This patient has signs and symptoms concerning for possible infection of an implanted cardiac electronic device. He should undergo laboratory evaluation including assessment of a complete blood count with differential, two peripheral blood cultures from separate phlebotomy sites, and an erythrocyte sedimentation rate to assess for the possibility of a device-related infection.
Patients with an implanted cardiac device can develop either a localized tissue infection at the implant site (pocket infection) or a systemic infection with bacteremia (for example, endocarditis). These infections can occur after initial implantation, late after implantation, or following a device battery replacement or revision. If left untreated, implanted cardiac device infections will progress to endocarditis and sepsis and ultimately death. The fatality rate for an untreated device infection approaches 75% to 100%. Antibiotic therapy alone is insufficient. Curative therapy requires antibiotic therapy and complete hardware removal.
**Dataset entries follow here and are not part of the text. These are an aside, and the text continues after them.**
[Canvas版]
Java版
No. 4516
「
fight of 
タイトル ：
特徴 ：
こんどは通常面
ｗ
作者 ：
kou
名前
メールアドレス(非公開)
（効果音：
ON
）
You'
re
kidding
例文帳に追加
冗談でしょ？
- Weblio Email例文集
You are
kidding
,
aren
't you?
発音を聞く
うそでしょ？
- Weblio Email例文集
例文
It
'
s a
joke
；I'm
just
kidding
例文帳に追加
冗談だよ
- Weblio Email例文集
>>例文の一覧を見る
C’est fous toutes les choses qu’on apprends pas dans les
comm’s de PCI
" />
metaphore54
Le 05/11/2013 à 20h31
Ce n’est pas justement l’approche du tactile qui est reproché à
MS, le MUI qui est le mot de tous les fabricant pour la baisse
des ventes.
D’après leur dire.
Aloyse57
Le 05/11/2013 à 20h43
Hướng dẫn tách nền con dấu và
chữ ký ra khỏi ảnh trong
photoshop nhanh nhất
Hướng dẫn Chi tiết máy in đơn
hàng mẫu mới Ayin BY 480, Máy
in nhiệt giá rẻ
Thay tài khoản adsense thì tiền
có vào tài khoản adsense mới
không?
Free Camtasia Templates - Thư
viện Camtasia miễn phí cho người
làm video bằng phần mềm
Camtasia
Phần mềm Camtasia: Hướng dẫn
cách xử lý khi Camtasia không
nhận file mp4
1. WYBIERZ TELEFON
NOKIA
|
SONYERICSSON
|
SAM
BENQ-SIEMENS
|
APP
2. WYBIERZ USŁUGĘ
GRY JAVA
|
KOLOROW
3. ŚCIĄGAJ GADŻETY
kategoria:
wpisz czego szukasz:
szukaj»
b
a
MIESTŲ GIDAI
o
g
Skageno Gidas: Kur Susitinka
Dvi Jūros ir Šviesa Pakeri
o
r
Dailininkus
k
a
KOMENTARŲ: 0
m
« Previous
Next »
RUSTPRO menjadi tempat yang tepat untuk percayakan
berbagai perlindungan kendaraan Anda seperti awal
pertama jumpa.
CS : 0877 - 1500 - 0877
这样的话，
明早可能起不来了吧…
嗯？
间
The most common pathogens are coagulase-negative Staphylococcus species and S. aureus. Patients may present with fever or malaise; many also have local findings suggestive of infection, such as erythema or warmth at the implant site. These patients should undergo a laboratory evaluation for signs of infection. Elevated erythrocyte sedimentation rate, leukocytosis with a left shift, and anemia are suggestive of infection. All patients with possible device-related infection (with or without fever) should have a minimum of two blood cultures drawn from separate sites. Once there is suspicion for a device infection, referral to the patient's electrophysiologist or an infectious disease specialist is mandatory.
Pacemaker pocket aspiration should never be performed, as it can seed a sterile pocket and lead to infection, especially if there is superficial cellulitis without deeper tissue involvement.
Ultrasonographic examination of a pacemaker or defibrillator pocket may be helpful in patients with suspected implanted cardiac device infections. However, pocket fluid may not always represent infection, and sterile seromas are sometimes encountered. Therefore, pocket ultrasound has limited—if any—diagnostic value.
Even though the presenting symptoms of a device-related infection may be nonspecific and difficult to distinguish from other common, benign infections, delayed diagnosis may allow more significant complications to develop. Therefore, observation in a high-risk patient would not be appropriate.